Third, present day commentaries should be used when you have specific questions to the text that might not be readily answered through study alone. You need expert advice. In that case, probably the best approach is to take a case by case look at each of the major commentary series and measure the trustworthiness of the commentator. Is the commentary written by someone likeminded to you theologically?

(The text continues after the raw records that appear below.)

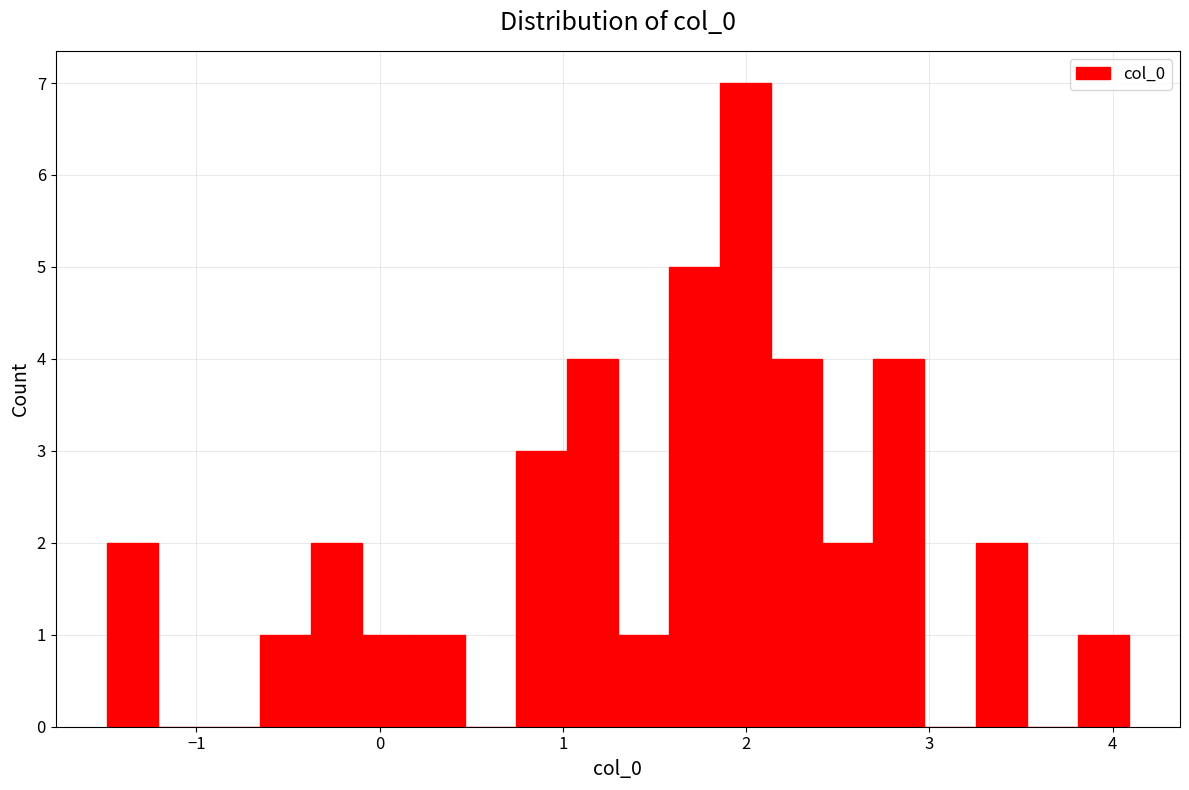

Around what value on the x-axis is the tallest bar? Give the approximate position of its centre, as read against the axis.

2.0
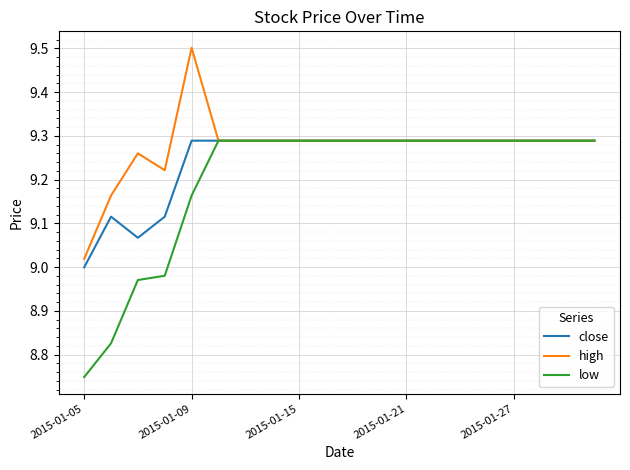

What is the greatest value displayed?

9.5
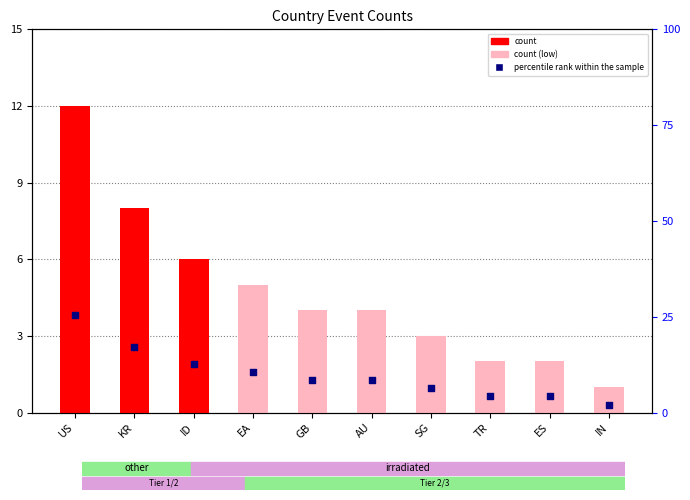

At which category is the sum across all series the highest?

US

I can’t speak for Joe in this case, but for me, I find myself impressed with the Zondervan Exegetical Commentary Series, Baker Exegetical Commentaries of the New Testament, and the NIVAC sets. They are all three fairly accessible and written by trustworthy evangelical scholars. Those who are still training in the languages or have not been trained in the biblical languages will be able to use those commentaries effectively. Still, I always check the credibility of the author before I give weight to what they say. Typically, I don’t reference or quote this study in the sermon, neither does Joe, unless it is critical to do so.

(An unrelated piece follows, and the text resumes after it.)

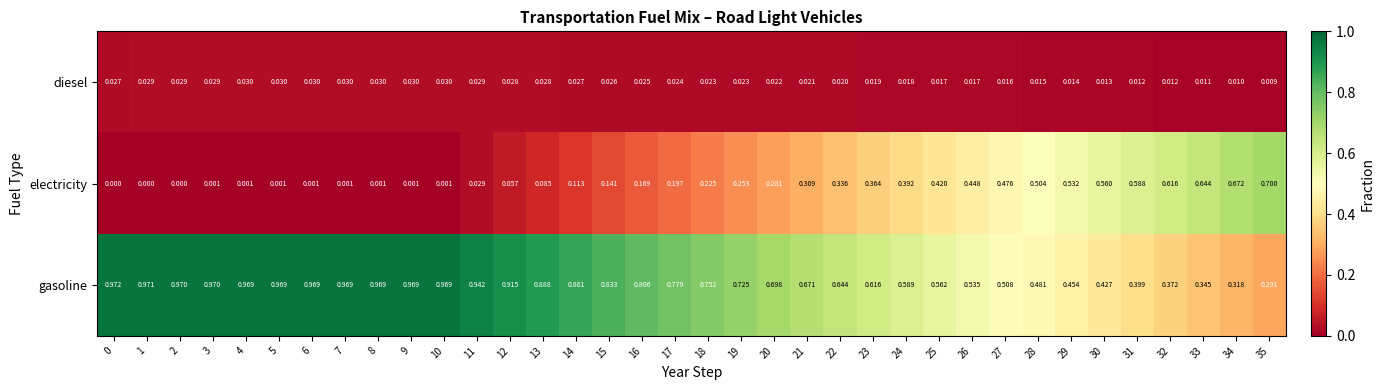

At how many categories does at least one series exceed 0?

36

Interestingly enough, after my Edwards interview series that’s running on Thursdays, I plan on doing a series that features a major commentary series, giving an overview of the series, and reviewing a recent commentary from that series.

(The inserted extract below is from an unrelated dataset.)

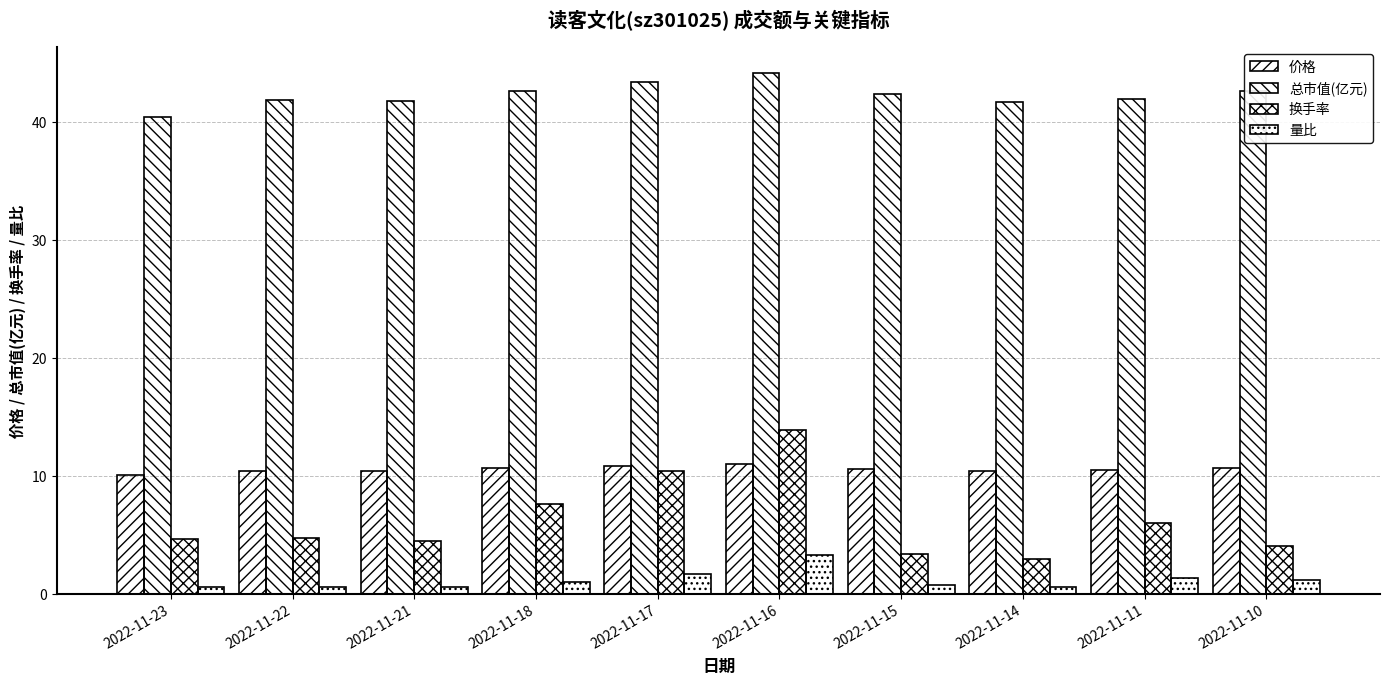

What is the highest value of the 量比 series?

3.3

Secondary Sources that Inform

Fourth, this is just my opinion, I don’t really know where Joe would weigh in here. Except that realistically a lead pastor probably doesn’t have as much band width to do this. I like to have the commentary from each major set and like to be able to dialogue with a spectrum of views. Though I don’t have time to read all the commentaries cover to cover, for specific sermons I like to always consult another commentary that might not be such an obvious choice, perhaps one which I might defer tradition-wise or interpretive method.For instance, when I preached through the first three chapters of Galatians last year in various contexts, I liked to see what J. Louis Martyn (Anchor), James D G Dunn (Blacks), and Scot McKnight (NIVAC) had to say, though my tendency would be to rely on Schreiner (ZECNT) and Moo (BECNT) because I agree with their view of justification. I didn’t have time to consult all of these commentaries for every sermon, but each sermon I might pick one of those others to glance through or look at how they interpreted a particular verse. That way I was at least informed in how they would handle it or how someone from a different view might handle it.

The value of this typically doesn’t have weight during the sermon but is helpful for those after sermon, hand-shake conversations, where someone inquires about your wider knowledge of the passage. People love to talk about what McKnight or Richard Hays thinks about Galatians. Be prepared for those conversations and anticipate what the concerns or curiosities might be.

Keep Learning

If you’re a preacher or aspire to be a preacher, I hope you found this helpful. If you have any further questions, concerns, or comments, I want to hear them. I love interacting on this stuff! Be blessed as you continue to grow and develop as a preacher. Never stop learning. That’s an important element of this whole sermon preparation process.